Five Towns students find career opportunities in Israel

Posted
By Baruch Spier
Issue of August 21, 2009 / 1 Elul 5769
Two Five Towns women have returned from Israel after a summer spent taking advantage of unique career opportunities there and strengthening their connection to the land. Each had an internship with an Israeli company that was arranged by Yavneh Olami’s Summer Internship Program.
All participants in the six-week program were set up with an internship in the field of their choice, with housing arranged in a dormitory as part of the deal. Yavneh Olami also brought the students on Shabbatons and provided a weekly group dinner.
“I’m really living here, doing everything on my own, taking a bus with everyone else working here,” said Carly Rothenberg in an interview several days before her flight have to New York.
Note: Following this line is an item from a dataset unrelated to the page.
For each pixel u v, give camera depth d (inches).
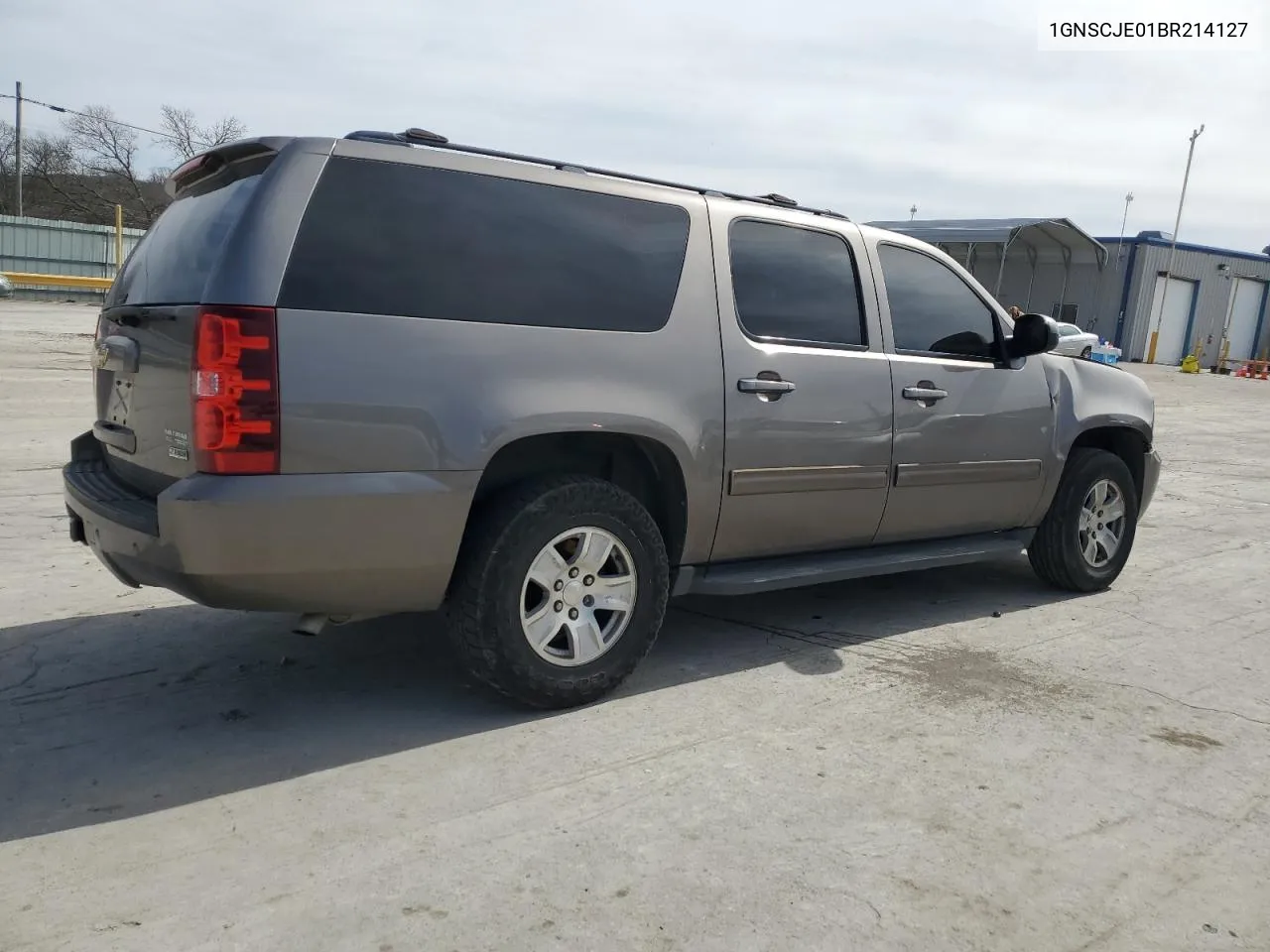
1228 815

She mentioned her daily commute on four buses to travel back and forth from her internship.
Rothenberg worked for the head of the Department of Archeology at the Israel Museum, categorizing various findings and helping to make the website more user friendly. She reported no issues with language at the office because most of the staff speaks English as a mother tongue.
“It’s always nice seeing someone who successfully made Aliyah,” said Rothenberg admiringly about her boss, “and she’s a woman.”
Rothenberg, who was visiting Israel from Woodmere, just finished her first year studying English and psychology at Queens College.
Atara Rubin, who flew back to Lawrence earlier this week to continue her studies in graphic design at Stern College for Women, learned a firsthand lesson about daily life in Israel while on the program.
“Now I realize that it’s going to be hard to live here,” said Rubin who interned for a printing company in an office full of Hebrew speakers.
Rubin and Rothenberg both finished their first year in university before starting their internships, and were impressed by the positions offered at their respective companies.
“Yavneh Olami found this internship for me even though I didn’t have any experience,” said Rubin. She was thankful that the company she interned with, Ayalon Print and Graphics, was willing to speak to her in English and teach her graphic design despite the fact that she was leaving the country at the end of the summer and was therefore unable to significantly contribute to the company.
“I was actually a little surprised because of the stereotype of Israelis being impatient,” said Rubin about working in close quarters with Israelis. “They were willing to take time out from their own work.”
The program brought the students on a number of outings, such as a visit to the Foreign Ministry and planting a tree in a JNF forest.
Rubin has considered Aliyah since attending Camp Moshava and had a one-word answer to why she didn’t continue studying in Israel after finishing a year abroad at the seminary Midreshet Amit.
“Parents,” she said, then reconsidered and added, “Also, I wanted to get married first.”
Rothenberg has a hard time seeing herself living in America for the rest of her life, and has envisioned herself as part of Israeli society ever since her parents bought an apartment in Jerusalem.
Both Rubin and Rothenberg gave ‘O.K.’ as their current Hebrew level at the end of the summer, right before they left for America. However, Rothenberg seemed slightly embarrassed when she admitted that she still ordered hamburgers in English, despite a strong enough vocabulary to dine in Hebrew.